The group’s objective is to offer every child between the ages of six and 12 the opportunity to play the game in a safe environment. The academy provides a coach who is proficient in first aid training, and who can play with the kids and teach them a few drills.
Besides this, Vedanta Group is also on the lookout to handpick a few kids who demonstrate exceptional skill, talent, and interest in the game to join their residential academies. Vedanta has two academies in Goa, and one in Udaipur.
“Our direct vision has nothing to do with club ownership or franchise ownership. We want to give back to the community. We want to enable athletes in the country,” Annanya explains.
In Udaipur, Vedanta also has a technology centre where it creates reports on the children to understand their strengths and weaknesses and how they’ve improved over the years.
‘Multiplier effect’ in women’s football
And it is not just the children Vedanta works with.
“Another thing that I'd like to take this opportunity to drive home is women's football because this is a space where we don't see anyone doing anything,” Annanya says.
Vedanta run a women's league in Goa, and within two seasons, two girls have been picked up - one for the national team and one for the under-17 national team.

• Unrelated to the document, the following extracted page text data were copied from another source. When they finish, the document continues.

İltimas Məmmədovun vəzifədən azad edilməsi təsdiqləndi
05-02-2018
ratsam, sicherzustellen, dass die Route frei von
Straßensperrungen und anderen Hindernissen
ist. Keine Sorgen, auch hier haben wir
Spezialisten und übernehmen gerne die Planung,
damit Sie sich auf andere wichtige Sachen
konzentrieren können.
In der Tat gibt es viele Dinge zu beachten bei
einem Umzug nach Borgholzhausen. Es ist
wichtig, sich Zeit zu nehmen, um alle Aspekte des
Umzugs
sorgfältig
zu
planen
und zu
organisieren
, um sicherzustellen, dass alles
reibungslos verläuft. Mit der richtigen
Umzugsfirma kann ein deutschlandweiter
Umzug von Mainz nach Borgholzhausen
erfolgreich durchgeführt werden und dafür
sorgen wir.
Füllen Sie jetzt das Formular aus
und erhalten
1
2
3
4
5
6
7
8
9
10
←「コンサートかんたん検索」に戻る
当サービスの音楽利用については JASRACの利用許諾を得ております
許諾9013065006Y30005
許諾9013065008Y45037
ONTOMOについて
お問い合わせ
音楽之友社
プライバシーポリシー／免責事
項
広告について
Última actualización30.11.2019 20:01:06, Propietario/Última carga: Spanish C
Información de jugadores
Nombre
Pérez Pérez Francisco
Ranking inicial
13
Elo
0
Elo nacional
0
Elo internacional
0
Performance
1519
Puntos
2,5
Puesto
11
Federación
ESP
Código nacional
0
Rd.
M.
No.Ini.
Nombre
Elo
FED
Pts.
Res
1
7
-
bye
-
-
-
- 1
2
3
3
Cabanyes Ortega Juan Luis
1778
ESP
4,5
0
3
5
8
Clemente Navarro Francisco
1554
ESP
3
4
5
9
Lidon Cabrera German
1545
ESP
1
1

Annanya discusses the multiplier effect in women’s football. If Rs 10 was invested in boys’ football, Vedanta gets its return on investment back, as boys tend to use the infrastructure and investment. However, Rs 10 in women’s football expands to thousands of rupees.
“The multiplier effect in girls’ football is so many times more than with boys’ football. However, there is no one coming into the system and saying we are going to pioneer women's football in India,” he notes.
The avid football fan adds that the Indian women’s team is currently far superior to the men’s team. The Indian women are ranked at 63, despite zero infrastructure and investment into improving female soccer in the country. The men’s team is ranked at 101, despite 100 residential academies for boys across the country.
“So, one small piece of infrastructure, one residential facility, one thoughtful organised coaching set up over two or three years is all it's going to take to send this team to unimaginable places,” Annanya says.
Empowering women off the field too
Annanya believes that the goal of any entrepreneur should be about taking India to the next level. He notes that despite strong female leaders in politics and business, diversity hasn’t spread and taken root as well as it should have.
Runaya is making small steps in that regard. Their dross processing plant in Odisha is 35 percent female, making it the largest female workforce by percentage in the State. But the entrepreneur doesn’t want to stop there.
His father, Vedanta’s Chairman Navin Agarwal, is determined that the plant become fully female. Runaya is working towards training women to be machine operators, forklift operators, and teaching them to do technical and manual jobs. The firm expects that in the next 12 to 14 months, the operation will be 100 percent women.
“I think women empowerment is the lowest hanging fruit because we have not unlocked the potential of the women in this country,” Annanya adds.